Collected data entries
----

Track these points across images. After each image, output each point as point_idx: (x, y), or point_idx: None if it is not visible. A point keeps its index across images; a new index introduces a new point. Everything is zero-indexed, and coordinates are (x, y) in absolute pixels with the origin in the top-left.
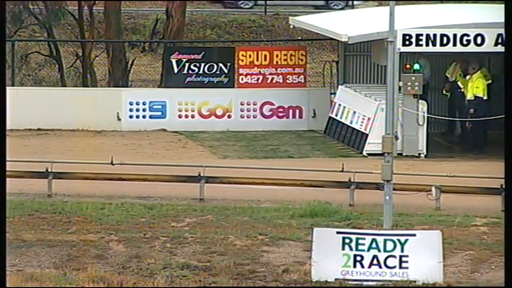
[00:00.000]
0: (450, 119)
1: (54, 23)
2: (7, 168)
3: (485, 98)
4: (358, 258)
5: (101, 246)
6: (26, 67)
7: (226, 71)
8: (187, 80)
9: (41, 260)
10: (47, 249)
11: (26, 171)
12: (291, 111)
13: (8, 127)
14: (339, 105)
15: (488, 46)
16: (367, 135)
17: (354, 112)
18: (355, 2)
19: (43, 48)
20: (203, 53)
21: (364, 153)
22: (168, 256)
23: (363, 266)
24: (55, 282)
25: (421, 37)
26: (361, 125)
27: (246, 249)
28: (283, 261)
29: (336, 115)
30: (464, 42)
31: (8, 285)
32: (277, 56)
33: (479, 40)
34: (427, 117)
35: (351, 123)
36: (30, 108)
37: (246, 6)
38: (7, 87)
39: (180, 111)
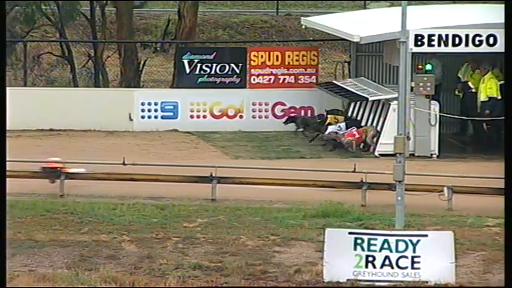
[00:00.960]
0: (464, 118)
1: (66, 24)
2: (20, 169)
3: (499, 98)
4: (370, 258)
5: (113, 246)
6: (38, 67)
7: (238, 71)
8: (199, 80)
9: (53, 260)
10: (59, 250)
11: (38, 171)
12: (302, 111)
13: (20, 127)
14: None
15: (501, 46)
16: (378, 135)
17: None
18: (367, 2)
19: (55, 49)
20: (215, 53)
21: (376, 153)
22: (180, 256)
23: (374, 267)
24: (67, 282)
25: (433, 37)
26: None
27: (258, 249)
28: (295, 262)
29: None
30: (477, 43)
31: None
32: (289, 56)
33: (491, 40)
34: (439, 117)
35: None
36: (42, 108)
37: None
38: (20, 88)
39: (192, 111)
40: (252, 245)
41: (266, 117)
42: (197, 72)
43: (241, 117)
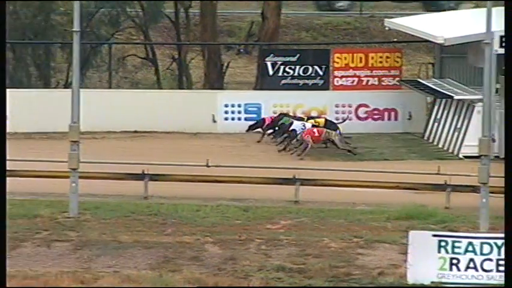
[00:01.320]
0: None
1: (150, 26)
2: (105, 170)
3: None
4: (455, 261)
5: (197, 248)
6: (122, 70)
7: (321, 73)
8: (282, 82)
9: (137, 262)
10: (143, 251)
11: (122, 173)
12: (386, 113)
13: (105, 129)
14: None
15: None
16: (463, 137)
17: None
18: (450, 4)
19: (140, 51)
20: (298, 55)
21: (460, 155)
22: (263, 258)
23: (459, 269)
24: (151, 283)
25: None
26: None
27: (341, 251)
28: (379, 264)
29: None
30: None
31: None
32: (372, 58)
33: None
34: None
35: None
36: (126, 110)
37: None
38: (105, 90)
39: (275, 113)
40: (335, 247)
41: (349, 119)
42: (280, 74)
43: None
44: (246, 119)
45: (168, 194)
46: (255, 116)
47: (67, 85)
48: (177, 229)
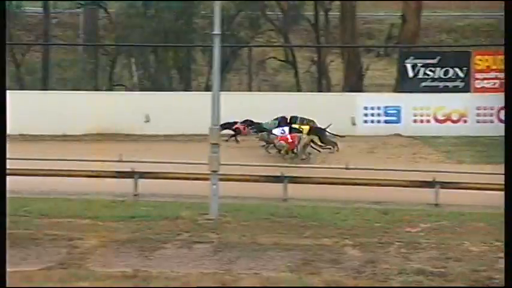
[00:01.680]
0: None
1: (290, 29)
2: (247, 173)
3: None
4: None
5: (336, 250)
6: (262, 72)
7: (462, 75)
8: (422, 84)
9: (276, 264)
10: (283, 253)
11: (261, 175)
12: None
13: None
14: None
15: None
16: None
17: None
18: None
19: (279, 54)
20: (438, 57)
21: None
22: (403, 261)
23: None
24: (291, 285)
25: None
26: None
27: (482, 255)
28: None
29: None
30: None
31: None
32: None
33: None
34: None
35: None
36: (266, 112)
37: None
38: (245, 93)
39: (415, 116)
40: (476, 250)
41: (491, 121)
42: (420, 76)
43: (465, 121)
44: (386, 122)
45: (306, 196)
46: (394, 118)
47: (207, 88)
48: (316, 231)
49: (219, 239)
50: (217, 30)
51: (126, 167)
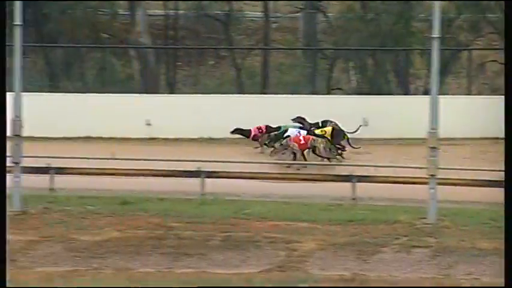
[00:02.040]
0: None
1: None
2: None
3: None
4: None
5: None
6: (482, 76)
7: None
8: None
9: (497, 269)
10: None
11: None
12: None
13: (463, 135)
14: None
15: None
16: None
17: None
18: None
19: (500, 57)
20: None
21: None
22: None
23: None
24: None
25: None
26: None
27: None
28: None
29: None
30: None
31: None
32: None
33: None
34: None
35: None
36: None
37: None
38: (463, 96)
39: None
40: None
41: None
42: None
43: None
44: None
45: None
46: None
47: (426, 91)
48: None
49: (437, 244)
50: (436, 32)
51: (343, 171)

----

**Assignment**
Write out the records in full and exactly, omitting the pictures they hold.

**Response to the exercise**
Track these points across images. After each image, output each point as point_idx: (x, y), or point_idx: None if it is not visible. A point keeps its index across images; a new index introduces a new point. Everything is zero-indexed, and coordinates are (x, y) in absolute pixels with the origin in the top-left.
[00:00.000]
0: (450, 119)
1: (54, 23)
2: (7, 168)
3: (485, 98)
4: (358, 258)
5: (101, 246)
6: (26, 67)
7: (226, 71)
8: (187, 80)
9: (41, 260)
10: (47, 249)
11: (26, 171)
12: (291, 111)
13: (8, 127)
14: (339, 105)
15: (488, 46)
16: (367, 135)
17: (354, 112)
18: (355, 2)
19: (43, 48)
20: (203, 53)
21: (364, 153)
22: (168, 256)
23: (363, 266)
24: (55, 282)
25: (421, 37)
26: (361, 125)
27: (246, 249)
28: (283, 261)
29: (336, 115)
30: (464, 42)
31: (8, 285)
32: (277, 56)
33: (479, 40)
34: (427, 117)
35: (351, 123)
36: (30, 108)
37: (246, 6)
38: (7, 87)
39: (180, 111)
[00:00.960]
0: (464, 118)
1: (66, 24)
2: (20, 169)
3: (499, 98)
4: (370, 258)
5: (113, 246)
6: (38, 67)
7: (238, 71)
8: (199, 80)
9: (53, 260)
10: (59, 250)
11: (38, 171)
12: (302, 111)
13: (20, 127)
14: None
15: (501, 46)
16: (378, 135)
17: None
18: (367, 2)
19: (55, 49)
20: (215, 53)
21: (376, 153)
22: (180, 256)
23: (374, 267)
24: (67, 282)
25: (433, 37)
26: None
27: (258, 249)
28: (295, 262)
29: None
30: (477, 43)
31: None
32: (289, 56)
33: (491, 40)
34: (439, 117)
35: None
36: (42, 108)
37: None
38: (20, 88)
39: (192, 111)
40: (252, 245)
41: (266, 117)
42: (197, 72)
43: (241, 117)
[00:01.320]
0: None
1: (150, 26)
2: (105, 170)
3: None
4: (455, 261)
5: (197, 248)
6: (122, 70)
7: (321, 73)
8: (282, 82)
9: (137, 262)
10: (143, 251)
11: (122, 173)
12: (386, 113)
13: (105, 129)
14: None
15: None
16: (463, 137)
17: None
18: (450, 4)
19: (140, 51)
20: (298, 55)
21: (460, 155)
22: (263, 258)
23: (459, 269)
24: (151, 283)
25: None
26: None
27: (341, 251)
28: (379, 264)
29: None
30: None
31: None
32: (372, 58)
33: None
34: None
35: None
36: (126, 110)
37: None
38: (105, 90)
39: (275, 113)
40: (335, 247)
41: (349, 119)
42: (280, 74)
43: None
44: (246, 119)
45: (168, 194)
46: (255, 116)
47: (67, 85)
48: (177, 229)
[00:01.680]
0: None
1: (290, 29)
2: (247, 173)
3: None
4: None
5: (336, 250)
6: (262, 72)
7: (462, 75)
8: (422, 84)
9: (276, 264)
10: (283, 253)
11: (261, 175)
12: None
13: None
14: None
15: None
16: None
17: None
18: None
19: (279, 54)
20: (438, 57)
21: None
22: (403, 261)
23: None
24: (291, 285)
25: None
26: None
27: (482, 255)
28: None
29: None
30: None
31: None
32: None
33: None
34: None
35: None
36: (266, 112)
37: None
38: (245, 93)
39: (415, 116)
40: (476, 250)
41: (491, 121)
42: (420, 76)
43: (465, 121)
44: (386, 122)
45: (306, 196)
46: (394, 118)
47: (207, 88)
48: (316, 231)
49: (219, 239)
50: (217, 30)
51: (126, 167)
[00:02.040]
0: None
1: None
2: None
3: None
4: None
5: None
6: (482, 76)
7: None
8: None
9: (497, 269)
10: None
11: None
12: None
13: (463, 135)
14: None
15: None
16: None
17: None
18: None
19: (500, 57)
20: None
21: None
22: None
23: None
24: None
25: None
26: None
27: None
28: None
29: None
30: None
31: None
32: None
33: None
34: None
35: None
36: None
37: None
38: (463, 96)
39: None
40: None
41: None
42: None
43: None
44: None
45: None
46: None
47: (426, 91)
48: None
49: (437, 244)
50: (436, 32)
51: (343, 171)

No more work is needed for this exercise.